In 1888 William G. Steel, considered the founder of Crater Lake National Park, made the first recorded attempts to stock Crater Lake. National Park Service researchers believe that before that time, Crater Lake contained no fish. William Steel’s motive for stocking the lake was probably to improve the lake’s recreational value.
Around the turn of the century, a regular stocking program was begun. Stocking continued through the early part of the century until creel censuses showed that the fish were naturally reproducing. Six species were introduced to Crater Lake during this time. The last recorded stockings were silver salmon in 1937 and rainbow trout in 1941.
Later investigations revealed that the naturally reproducing silver salmon were actually kokanee salmon. Since kokanee were not intentionally introduced, researchers believe that one of the plantings of silver salmon fingerlings was actually kokanee. Of the six species introduced, two remain:
- Kokanee Salmon (Oncorhynchus nerka) are a dwarf, landlocked form of sockeye salmon. Kokanee are the most abundant species in the lake, estimated to have a population well into the hundreds of thousands. An average kokanee is about 8 inches long, but some grow to as long as 18 inches.

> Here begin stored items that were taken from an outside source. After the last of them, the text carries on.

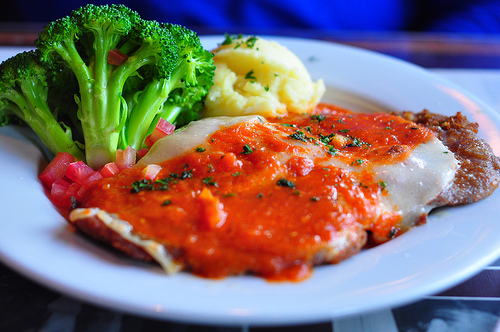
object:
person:
[136, 0, 500, 66]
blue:
[307, 0, 391, 35]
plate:
[0, 32, 500, 328]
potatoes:
[199, 37, 324, 116]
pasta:
[68, 102, 500, 281]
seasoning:
[131, 38, 388, 207]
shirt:
[155, 0, 500, 69]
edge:
[197, 21, 411, 64]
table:
[0, 69, 500, 332]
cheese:
[371, 137, 460, 224]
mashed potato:
[199, 37, 326, 117]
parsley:
[218, 34, 236, 45]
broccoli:
[0, 1, 216, 166]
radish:
[38, 151, 79, 186]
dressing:
[54, 117, 360, 249]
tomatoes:
[36, 145, 164, 203]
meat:
[59, 104, 496, 281]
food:
[0, 0, 500, 287]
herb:
[200, 175, 217, 187]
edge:
[294, 250, 499, 325]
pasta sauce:
[226, 200, 285, 245]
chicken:
[67, 104, 499, 282]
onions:
[147, 116, 177, 141]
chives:
[131, 180, 149, 190]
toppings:
[64, 112, 423, 212]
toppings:
[215, 30, 268, 54]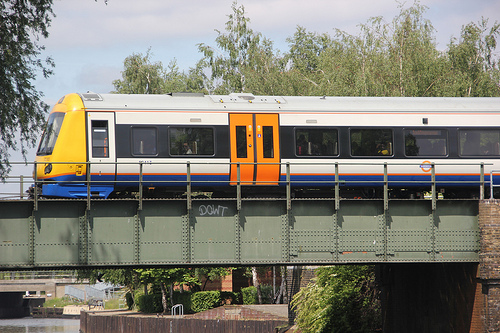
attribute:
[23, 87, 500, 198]
train — yellow, blue, white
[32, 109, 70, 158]
windshield — large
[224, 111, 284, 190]
door — orange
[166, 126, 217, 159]
passenger window — large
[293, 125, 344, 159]
passenger window — large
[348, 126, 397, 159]
passenger window — large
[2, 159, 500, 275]
bridge — metal, green, olive, painted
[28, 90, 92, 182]
train front — yellow, blue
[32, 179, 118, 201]
bumper — blue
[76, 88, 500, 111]
roof — white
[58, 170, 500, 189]
lower train — blue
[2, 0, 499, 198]
sky — blue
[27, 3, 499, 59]
clouds — white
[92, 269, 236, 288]
leaves — green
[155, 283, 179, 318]
tree — brown, tall, green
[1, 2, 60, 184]
tree — tall, green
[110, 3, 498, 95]
tree — tall, green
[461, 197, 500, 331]
base — brick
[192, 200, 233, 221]
graffiti — white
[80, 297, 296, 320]
dock — concrete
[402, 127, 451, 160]
passenger window — large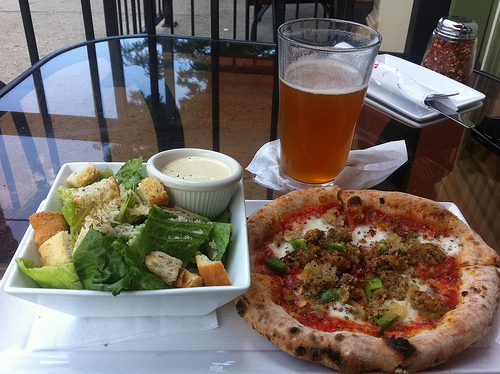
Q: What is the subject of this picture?
A: Meal.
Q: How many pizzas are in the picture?
A: One.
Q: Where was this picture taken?
A: Restaurant.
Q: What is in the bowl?
A: Salad.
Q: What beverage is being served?
A: Beer.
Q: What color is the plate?
A: White.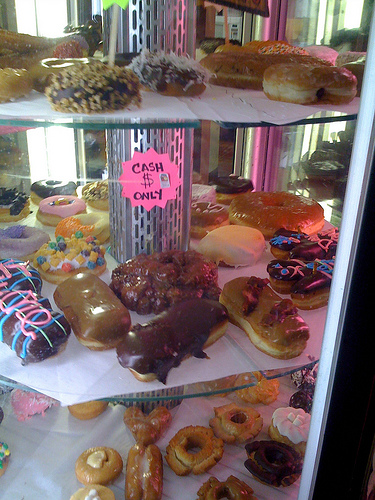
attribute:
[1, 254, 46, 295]
pastry — dark brown, frosted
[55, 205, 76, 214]
icing — pink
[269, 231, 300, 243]
icing — pink, blue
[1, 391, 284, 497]
paper — white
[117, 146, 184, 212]
sign — pink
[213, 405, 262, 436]
donut — displayed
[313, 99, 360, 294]
pole — silver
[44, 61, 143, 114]
doughnut — chocolate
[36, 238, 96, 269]
donut — glazed, tan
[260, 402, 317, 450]
donut — displayed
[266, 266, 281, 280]
frosting — brown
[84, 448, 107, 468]
filling — cream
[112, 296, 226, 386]
frosting — chocolate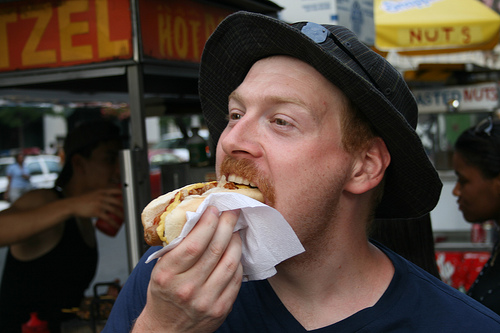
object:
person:
[95, 8, 499, 330]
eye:
[269, 112, 298, 129]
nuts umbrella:
[373, 0, 499, 50]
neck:
[292, 206, 376, 303]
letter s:
[460, 25, 473, 46]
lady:
[0, 99, 152, 315]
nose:
[220, 113, 260, 161]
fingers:
[146, 207, 246, 319]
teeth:
[221, 167, 251, 194]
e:
[58, 3, 91, 63]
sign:
[0, 1, 154, 68]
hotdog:
[138, 167, 267, 246]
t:
[443, 23, 458, 43]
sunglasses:
[291, 22, 374, 88]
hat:
[199, 11, 443, 213]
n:
[408, 26, 420, 42]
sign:
[402, 26, 477, 43]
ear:
[344, 128, 393, 197]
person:
[448, 97, 499, 330]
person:
[0, 107, 147, 330]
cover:
[372, 0, 499, 54]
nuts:
[409, 25, 471, 45]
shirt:
[122, 226, 496, 326]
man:
[100, 10, 491, 333]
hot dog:
[138, 180, 245, 245]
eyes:
[228, 104, 250, 121]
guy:
[105, 8, 498, 330]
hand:
[133, 204, 245, 331]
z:
[15, 9, 59, 67]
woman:
[0, 101, 134, 327]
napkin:
[140, 194, 307, 290]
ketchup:
[129, 191, 196, 231]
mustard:
[151, 191, 202, 240]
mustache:
[220, 157, 272, 189]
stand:
[328, 1, 498, 166]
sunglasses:
[470, 108, 498, 152]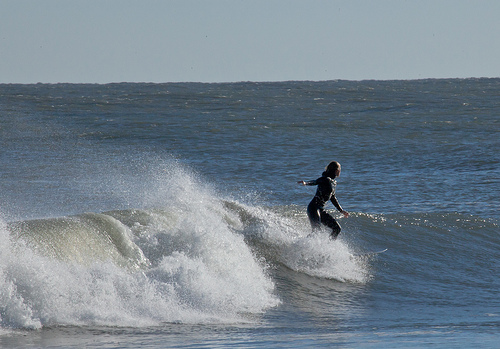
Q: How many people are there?
A: 1.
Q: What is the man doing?
A: Wakeboarding.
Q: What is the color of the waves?
A: White.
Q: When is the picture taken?
A: Daytime.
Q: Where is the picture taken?
A: At the ocean.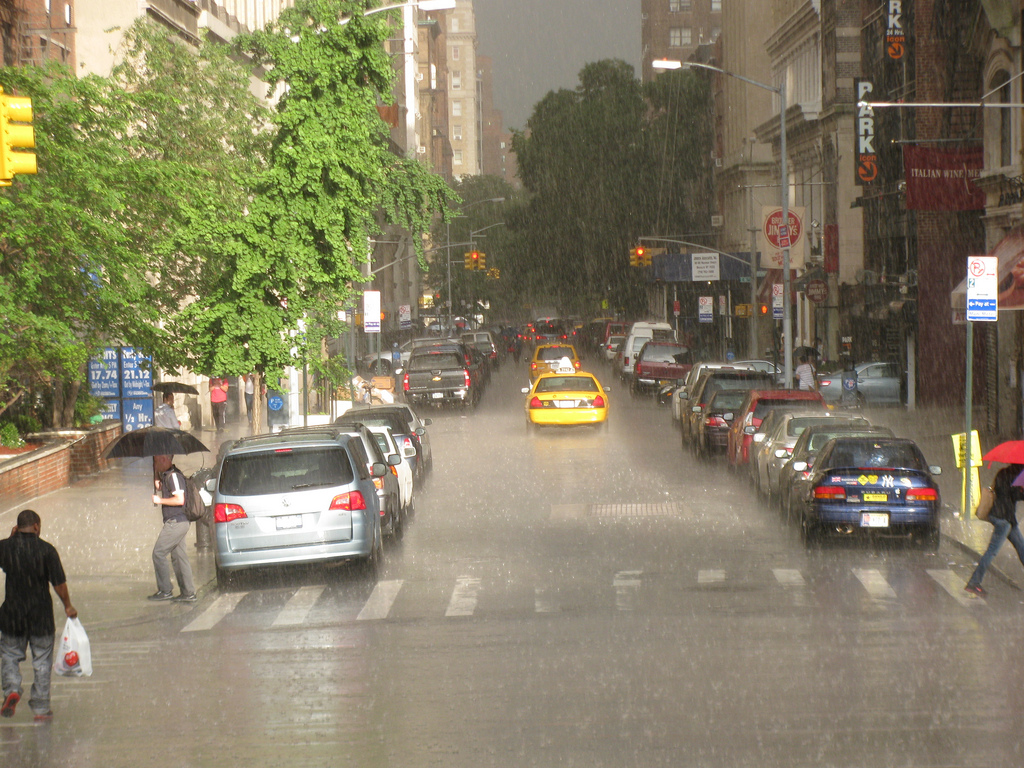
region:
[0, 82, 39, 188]
yellow traffic light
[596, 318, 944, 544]
line of parked cars to the right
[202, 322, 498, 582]
line of parked cars to the left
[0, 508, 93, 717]
man without umbrella carrying plastic bag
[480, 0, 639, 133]
dark gray cloudy sky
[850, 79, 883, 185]
vertical parking sign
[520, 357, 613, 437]
yellow taxi in middle of road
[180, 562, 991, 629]
crosswalk stripes on the road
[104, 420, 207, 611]
man with backpack under black umbrella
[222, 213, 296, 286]
green leaves on the tree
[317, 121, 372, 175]
green leaves on the tree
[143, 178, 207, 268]
green leaves on the tree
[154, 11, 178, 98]
green leaves on the tree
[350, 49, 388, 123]
green leaves on the tree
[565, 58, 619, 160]
green leaves on the tree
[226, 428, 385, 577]
a car is parked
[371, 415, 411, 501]
a car is parked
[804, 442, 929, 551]
a car is parked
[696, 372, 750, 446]
a car is parked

- Rainbow Trout (Oncorhynchus mykiss) are less abundant than the kokanee, but are typically larger. The largest documented rainbow trout from Crater Lake was a 6 1/2 pound, 26 inch long specimen caught by the park research team. Most rainbows average 10 to 14 inches.
Rainbow trout and kokanee salmon populations are stable in the lake. Researchers believe that this stability is due to each fish species eating different foods. Kokanee feed on zooplankton and rainbows feed on aquatic insects.
Fish in Park Streams
Although the lake is by far the park’s largest body of water, fish also inhabit many of the small streams within the park. These streams are generally not accessible because of the steep canyons in which they are found.
According to stocking records, two species, eastern brook and rainbow trout, were planted in park streams. However, a total of four species have been identified:
- Eastern Brook Trout (Salvelinus fontinalis) have been found in almost every park stream.
- Rainbow Trout (Oncorhynchus mykiss) were originally planted in large numbers throughout the park. Today, it appears that their numbers are few and scattered. They have been collected in recent years from Annie, Bybee, Castle, Munson, and Sun Creeks.
- German Brown Trout (Salmo trutta), in recent surveys, had one representative specimen found in Sand Creek above the falls, which appears to be a barrier preventing upstream migration. Researchers believe that this fish may be the remnant of an unrecorded or unauthorized planting.
- Bull Trout (Salvelinus confluentus) are understood to be the only native fish species found within the park. These less competitive fish are a candidate species under the Endangered Species Act, and are considered rare in the Southern Cascades. Programs to conserve this species are now being implemented.